A friend of mine recalls the time when she first moved into her Mid-City home. It was near Canal Street, on the river side, near the cemeteries. South St. Patrick Street ran alongside the house. One Sunday morning, she was awakened by neighborhood noise of a different sort – drums, symbols, horses neighing, trucks, vendors, kids yelling – all coming from outside her window. To be rousted by such a cacophony of sounds, particularly on a Sunday morning, is not something that a person appreciates, but in her case, she was delighted. This particular Sunday was the one that immediately preceded Mardi Gras, two days hence, and the Krewe of Mid-City was forming outside. This was one of those “only in New Orleans” moments. Floats, in Mid-City’s case, splashed with colored foils and given life by moving parts, passed alongside her bedroom window.
Incidents such as that don’t happen very much anymore. In earlier days, several krewes rolled along small neighborhood streets before hitting the big thoroughfares. The krewes were even named after the neighborhoods; Mid-City, Carrollton, Freret, Pontchartrain and, on the West Bank, the mysterious ALLA giving acronym status to its home base of Algiers, Louisiana.
Metairie Road was once a favored path for many of the East Bank Jefferson Parish parades. Until marching krewes were banned from the French Quarter all of the city’s major parades made a turn from Canal Street and then up Royal.
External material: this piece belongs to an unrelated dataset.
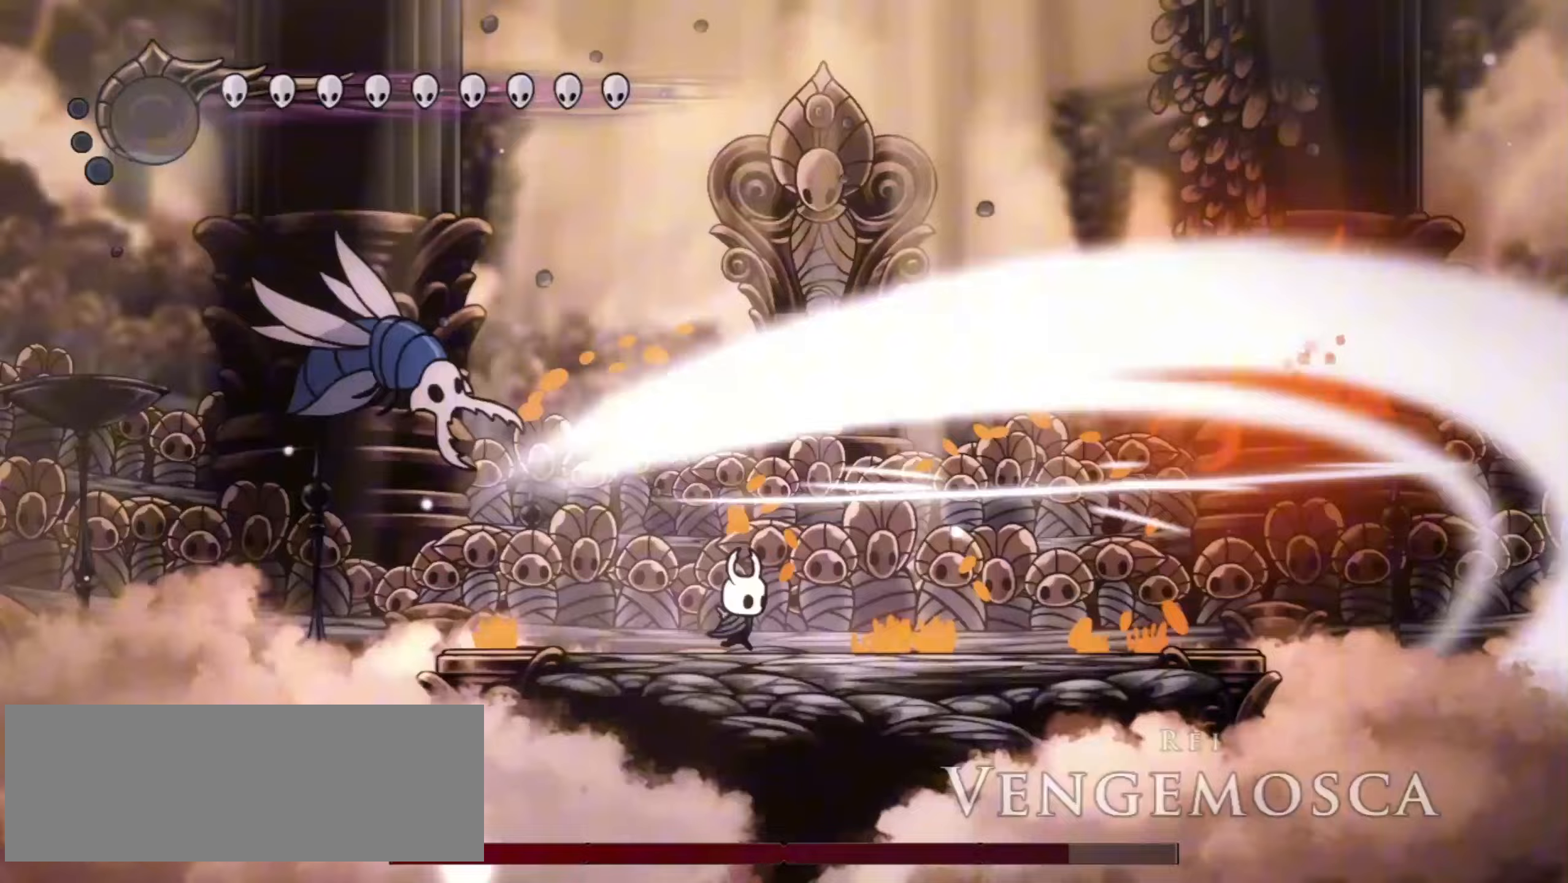
{"keys": ["left", "x"], "events": [[33, "left", "up"], [33, "right", "down"], [117, "left", "down"], [233, "right", "up"], [233, "z", "down"], [283, "left", "up"], [283, "right", "down"], [333, "left", "down"], [417, "left", "up"], [467, "left", "down"], [467, "right", "up"], [467, "z", "up"]]}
Carnival in the French Quarter was one of the most picturesque parade routes ever.
Gradually, mostly at the insistence of the police who wanted better traffic and crowd control, the routes were standardized along major thoroughfares. In Orleans Parish, the route is St. Charles Avenue up to Canal – except for Endymion, which works its way up Canal toward the Superdome. In Metairie, it’s mostly Veterans Boulevard. One Krewe, Thoth, is grandfathered in for its traditional serpentine path passing various hospitals and institutions, before joining the St. Charles route.
From an efficiency perspective the standardized routes are the right thing to do, but it is just not the same. Carnival has lost its neighborhood feel.
HOWEVER – There is a way to rectify that. It will allow rocking chair sitters to stay on their porches and it will illuminate neighborhoods with visual spectacles. Most importantly, there will not be a need to create new parades.
Sometimes good results come out of bad situations and that happened last year when the parades were cancelled. From that came the idea of House Floats, creatively decorating porches. This could be the beginning of something big. What if blocks would organize and form their own street krewes which, instead of parade and balls, would offer a pageantry of artistically designed homes? There could even be street parties and neighborhood royalty, and work would be created for artists and musicians. Done right this could increase neighborhood togetherness. Cities need a lot of that
For this to happen someone needs to take a lead. Most importantly, city government has to be corporative and, ever mindful of public safety, nevertheless needs to go easy on the prohibitions. In the spirit of Carnival there needs to be spontaneity.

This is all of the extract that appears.